╭─ Excerpt

Have you noticed how sexy supernatural beings have become? HBO’s True Blood, which entered its fourth season last week, imagines a world in which the introduction of synthetic blood has enabled vampires to come out from hiding, live wherever they wish (which, in the show’s universe, is limited mainly to rural Louisiana), and do as they please (which, this being premium cable TV, primarily consists of sweaty fornication). The vampires in Stephenie Meyer’s Twilight series are just as hot and bothered, but, blessed with the good fortune of having a strict Mormon for an author, are restricted to intercourse only, hallelujah, in the confines of marriage (and only in book three of the series). The Twilight books also feature lycanthropes, mysterious creatures whose talents include turning into wolves and going about shirtless while residing in the inclement weather of Washington state. The same penchant for partial nudity is shared by the protagonists of MTV’s Teen Wolf, a new series about a young man who turns into a ravenous, sexually aggressive beast whenever he’s aroused, a curse inflicted upon those who were bitten by werewolves as well as virtually any other male teenager in the history of mankind.

╰─

**Brief**
Answer these from the passage on supernatural beings in TV and books:
(a) Which season of True Blood began last week?
(b) In which book of the Twilight series does intercourse happen?
(c) In what state do the Twilight lycanthropes live?

╭─ Material provided

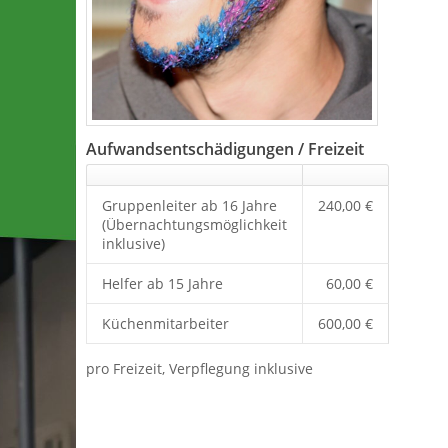
Aufwandsentschädigungen / Freizeit
Gruppenleiter ab 16 Jahre
240,00 €
(Übernachtungsmöglichkeit
inklusive)
Helfer ab 15 Jahre
60,00 €
Küchenmitarbeiter
600,00 €
pro Freizeit, Verpflegung inklusive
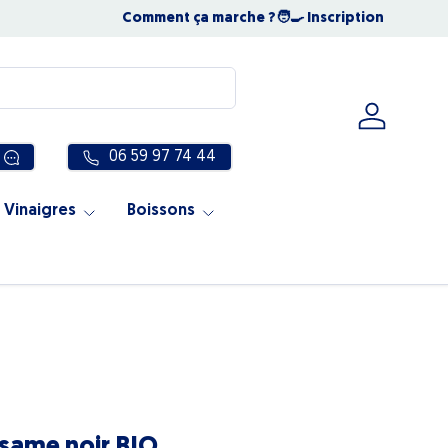
NOUS SOMMES OUVERTS TOUT L'ÉTÉ
Comment ça marche ?
🧑‍🍳 Inscription
☀️ Notre éq
Se connec
06 59 97 74 44
 Vinaigres
Boissons
ésame noir BIO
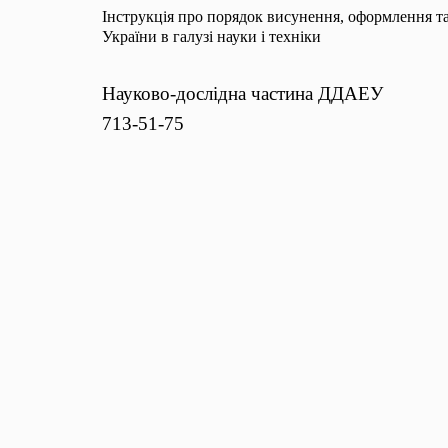
Інструкція про порядок висунення, оформлення та
України в галузі науки і техніки
Науково-дослідна частина ДДАЕУ
713-51-75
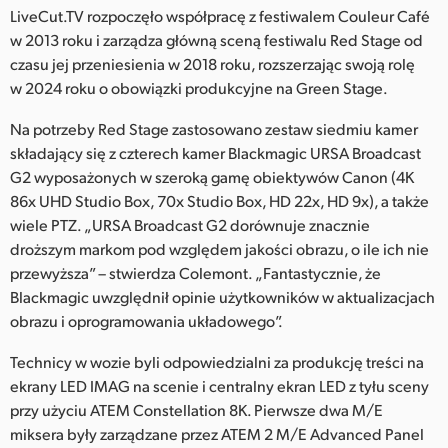
LiveCut.TV rozpoczęło współpracę z festiwalem Couleur Café
w 2013 roku i zarządza główną sceną festiwalu Red Stage od
czasu jej przeniesienia w 2018 roku, rozszerzając swoją rolę
w 2024 roku o obowiązki produkcyjne na Green Stage.
Na potrzeby Red Stage zastosowano zestaw siedmiu kamer
składający się z czterech kamer Blackmagic URSA Broadcast
G2 wyposażonych w szeroką gamę obiektywów Canon (4K
86x UHD Studio Box, 70x Studio Box, HD 22x, HD 9x), a także
wiele PTZ. „URSA Broadcast G2 dorównuje znacznie
droższym markom pod względem jakości obrazu, o ile ich nie
przewyższa” – stwierdza Colemont. „Fantastycznie, że
Blackmagic uwzględnił opinie użytkowników w aktualizacjach
obrazu i oprogramowania układowego”.
Technicy w wozie byli odpowiedzialni za produkcję treści na
ekrany LED IMAG na scenie i centralny ekran LED z tyłu sceny
przy użyciu ATEM Constellation 8K. Pierwsze dwa M/E
miksera były zarządzane przez ATEM 2 M/E Advanced Panel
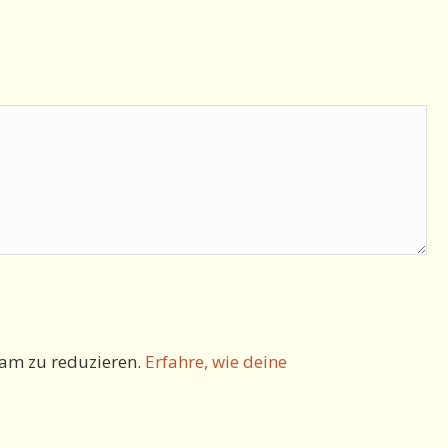
am zu reduzieren.
Erfahre, wie deine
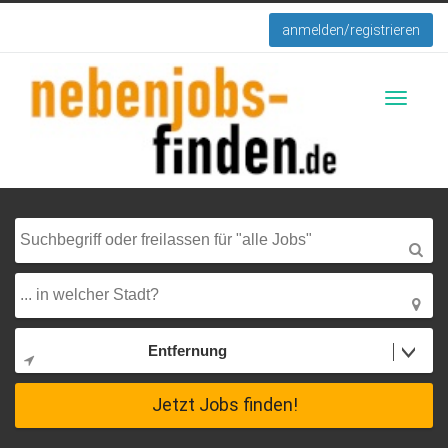
anmelden/registrieren
Toggle
navigati
Entfernung
Jetzt Jobs finden!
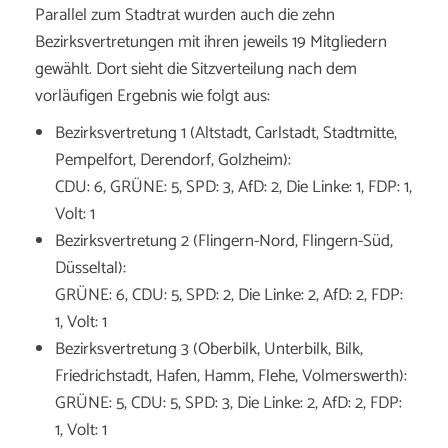
Parallel zum Stadtrat wurden auch die zehn
Bezirksvertretungen mit ihren jeweils 19 Mitgliedern
gewählt. Dort sieht die Sitzverteilung nach dem
vorläufigen Ergebnis wie folgt aus:
Bezirksvertretung 1 (Altstadt, Carlstadt, Stadtmitte,
Pempelfort, Derendorf, Golzheim):
CDU: 6, GRÜNE: 5, SPD: 3, AfD: 2, Die Linke: 1, FDP: 1,
Volt: 1
Bezirksvertretung 2 (Flingern-Nord, Flingern-Süd,
Düsseltal):
GRÜNE: 6, CDU: 5, SPD: 2, Die Linke: 2, AfD: 2, FDP:
1, Volt: 1
Bezirksvertretung 3 (Oberbilk, Unterbilk, Bilk,
Friedrichstadt, Hafen, Hamm, Flehe, Volmerswerth):
GRÜNE: 5, CDU: 5, SPD: 3, Die Linke: 2, AfD: 2, FDP:
1, Volt: 1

╰─

**Response for this exercise**
(a) The fourth season.
(b) Book three.
(c) Washington.